Today’s recipe is a Cauliflower Bisque. It is a fantastic comfort food that highlights one of my favorite vegetables: cauliflower, along with other miscellaneous vegetables, healthy fats and spices. The depth of flavor is beautifully balanced with heat and notes of citrus for ย  a refreshing aroma.

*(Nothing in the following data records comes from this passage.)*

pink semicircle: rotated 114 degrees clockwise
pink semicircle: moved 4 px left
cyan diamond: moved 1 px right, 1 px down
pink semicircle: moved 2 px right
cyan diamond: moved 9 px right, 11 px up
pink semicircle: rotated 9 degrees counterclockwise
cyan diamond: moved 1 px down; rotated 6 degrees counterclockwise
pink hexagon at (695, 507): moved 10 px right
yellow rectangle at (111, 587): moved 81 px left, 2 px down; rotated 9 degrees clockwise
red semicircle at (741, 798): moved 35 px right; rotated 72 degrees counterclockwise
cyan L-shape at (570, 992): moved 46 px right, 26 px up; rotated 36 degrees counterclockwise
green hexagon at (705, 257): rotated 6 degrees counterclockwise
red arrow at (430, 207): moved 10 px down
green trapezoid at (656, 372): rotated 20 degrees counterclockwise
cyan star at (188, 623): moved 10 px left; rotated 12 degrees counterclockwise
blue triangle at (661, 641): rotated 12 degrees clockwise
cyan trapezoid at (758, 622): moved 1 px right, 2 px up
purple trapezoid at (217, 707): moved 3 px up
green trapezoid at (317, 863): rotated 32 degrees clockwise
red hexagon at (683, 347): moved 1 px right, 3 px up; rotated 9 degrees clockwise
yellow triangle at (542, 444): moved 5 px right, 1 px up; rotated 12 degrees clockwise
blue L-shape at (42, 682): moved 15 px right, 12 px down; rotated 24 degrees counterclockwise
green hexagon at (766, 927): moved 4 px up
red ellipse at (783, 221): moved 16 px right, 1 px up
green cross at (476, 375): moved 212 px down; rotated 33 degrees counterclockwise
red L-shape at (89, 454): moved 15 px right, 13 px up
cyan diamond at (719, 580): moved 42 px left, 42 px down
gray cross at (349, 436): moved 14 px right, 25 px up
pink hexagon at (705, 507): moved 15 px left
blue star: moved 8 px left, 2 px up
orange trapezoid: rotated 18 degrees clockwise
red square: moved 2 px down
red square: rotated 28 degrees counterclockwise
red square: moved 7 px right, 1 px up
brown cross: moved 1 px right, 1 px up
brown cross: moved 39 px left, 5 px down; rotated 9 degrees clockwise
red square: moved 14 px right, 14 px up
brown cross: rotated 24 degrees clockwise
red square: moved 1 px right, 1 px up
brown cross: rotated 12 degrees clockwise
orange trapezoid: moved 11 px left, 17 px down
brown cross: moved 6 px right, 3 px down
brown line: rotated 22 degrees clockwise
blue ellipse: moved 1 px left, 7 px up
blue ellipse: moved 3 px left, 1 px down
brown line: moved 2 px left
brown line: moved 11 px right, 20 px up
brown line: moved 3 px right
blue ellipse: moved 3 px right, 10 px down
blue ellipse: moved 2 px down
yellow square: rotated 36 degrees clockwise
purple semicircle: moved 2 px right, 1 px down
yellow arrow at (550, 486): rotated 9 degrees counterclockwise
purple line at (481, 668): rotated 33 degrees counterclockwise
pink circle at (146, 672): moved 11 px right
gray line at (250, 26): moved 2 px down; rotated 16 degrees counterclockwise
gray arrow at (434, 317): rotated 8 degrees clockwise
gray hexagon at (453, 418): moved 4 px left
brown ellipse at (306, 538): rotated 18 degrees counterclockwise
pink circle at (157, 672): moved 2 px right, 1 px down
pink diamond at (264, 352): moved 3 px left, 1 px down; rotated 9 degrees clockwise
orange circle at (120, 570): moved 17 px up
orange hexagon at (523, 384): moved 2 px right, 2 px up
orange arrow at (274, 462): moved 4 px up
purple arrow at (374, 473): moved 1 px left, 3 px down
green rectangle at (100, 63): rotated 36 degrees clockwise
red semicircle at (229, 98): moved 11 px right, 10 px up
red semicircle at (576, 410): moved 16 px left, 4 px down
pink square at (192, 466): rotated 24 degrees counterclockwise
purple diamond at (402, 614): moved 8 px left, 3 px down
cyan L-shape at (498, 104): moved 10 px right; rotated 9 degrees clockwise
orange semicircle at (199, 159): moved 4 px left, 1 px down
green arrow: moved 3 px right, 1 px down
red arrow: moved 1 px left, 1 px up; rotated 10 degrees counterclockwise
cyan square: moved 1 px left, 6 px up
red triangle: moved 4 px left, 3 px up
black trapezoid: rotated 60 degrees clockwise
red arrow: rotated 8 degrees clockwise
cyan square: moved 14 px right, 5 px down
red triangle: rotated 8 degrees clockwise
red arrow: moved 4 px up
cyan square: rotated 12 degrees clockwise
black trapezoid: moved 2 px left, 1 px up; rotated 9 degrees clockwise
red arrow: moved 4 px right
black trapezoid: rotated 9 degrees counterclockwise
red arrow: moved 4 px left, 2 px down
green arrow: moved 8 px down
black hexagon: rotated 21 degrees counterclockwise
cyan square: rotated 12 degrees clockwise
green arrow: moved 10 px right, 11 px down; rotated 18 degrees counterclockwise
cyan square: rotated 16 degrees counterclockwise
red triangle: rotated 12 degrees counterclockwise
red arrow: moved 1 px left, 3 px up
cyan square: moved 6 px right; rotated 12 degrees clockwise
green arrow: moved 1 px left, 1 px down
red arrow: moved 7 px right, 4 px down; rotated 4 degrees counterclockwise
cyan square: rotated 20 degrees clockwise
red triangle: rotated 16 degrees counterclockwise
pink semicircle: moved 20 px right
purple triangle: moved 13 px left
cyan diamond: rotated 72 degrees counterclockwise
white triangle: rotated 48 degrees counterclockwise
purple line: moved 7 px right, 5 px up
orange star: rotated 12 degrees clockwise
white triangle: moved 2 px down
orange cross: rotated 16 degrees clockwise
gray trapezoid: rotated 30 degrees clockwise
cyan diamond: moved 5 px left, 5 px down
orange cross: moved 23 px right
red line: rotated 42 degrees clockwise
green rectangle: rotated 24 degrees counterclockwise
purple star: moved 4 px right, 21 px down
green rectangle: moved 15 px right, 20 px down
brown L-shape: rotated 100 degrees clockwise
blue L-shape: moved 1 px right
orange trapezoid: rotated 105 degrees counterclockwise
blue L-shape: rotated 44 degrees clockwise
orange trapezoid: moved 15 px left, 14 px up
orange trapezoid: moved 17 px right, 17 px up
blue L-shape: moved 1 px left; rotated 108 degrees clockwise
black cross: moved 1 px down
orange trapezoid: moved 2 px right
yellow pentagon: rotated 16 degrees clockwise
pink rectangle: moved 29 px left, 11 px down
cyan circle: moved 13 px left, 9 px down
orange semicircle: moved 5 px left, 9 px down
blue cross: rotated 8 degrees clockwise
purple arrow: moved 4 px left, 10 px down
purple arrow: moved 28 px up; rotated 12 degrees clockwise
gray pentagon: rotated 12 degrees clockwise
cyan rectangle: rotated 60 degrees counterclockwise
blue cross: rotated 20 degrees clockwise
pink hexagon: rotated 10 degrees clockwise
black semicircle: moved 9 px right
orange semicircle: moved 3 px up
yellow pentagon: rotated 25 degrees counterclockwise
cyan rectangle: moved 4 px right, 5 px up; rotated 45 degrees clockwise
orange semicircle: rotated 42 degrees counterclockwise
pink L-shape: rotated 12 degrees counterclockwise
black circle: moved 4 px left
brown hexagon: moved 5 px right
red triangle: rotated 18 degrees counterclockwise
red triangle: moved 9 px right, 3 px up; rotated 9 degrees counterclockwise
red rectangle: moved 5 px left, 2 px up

If you want to make this soup into a full meal on its own, you can easily pour a generous amount over brown rice, quinoa or pasta. And, for a lighter meal, pair it with toasted slices of baguette and a side salad.

IMG_3487

INGREDIENTS

  • 1 head cauliflower, chopped
  • 2 garlic cloves, chopped
  • 1 onion, chopped
  • 1 onion, chopped
  • 2 carrots, peeled and chopped
  • 2 celery ribs, chopped
  • 1/2 cup portobello mushrooms, chopped
  • 1 cup coconut milk
  • 1 1/4 teaspoon ground cumin
  • 1 teaspoon ground turmeric
  • 1 teaspoon ground coriander
  • 1 teaspoon red chili pepper flakes
  • 1 teaspoon dried basil
  • 1 lemon, freshly squeezed
  • Freshly ground black pepper and sea salt, for taste

INSTRUCTIONS

  1. Add 4 cups of water with 1 onion (halved) and mushrooms in a medium pot placed over medium heat. Allow this to simmer for 10-15 minutes, and set aside as your vegetable broth.
  2. Add 2 tablespoon of olive oil in a large saucepan placed over medium heat.
  3. Add garlic, onion (diced) and carrots. Cook, stirring occasionally, until tender (about 5 minutes).
  4. Stir in the cauliflower and cook, stirring occasionally, for about 5 minutes.
  5. Add in the vegetable stock, cumin, turmeric, coriander, red chili pepper flakes and coconut milk, and stir together.
  6. Bring the broth to boil, then reduce the heat and let simmer for about 15-20 minutes.
  7. Pour the broth and lemon juice into a blender, and puree until creamy and thickened.
  8. Season to taste and serve garnished with black pepper and dried basil.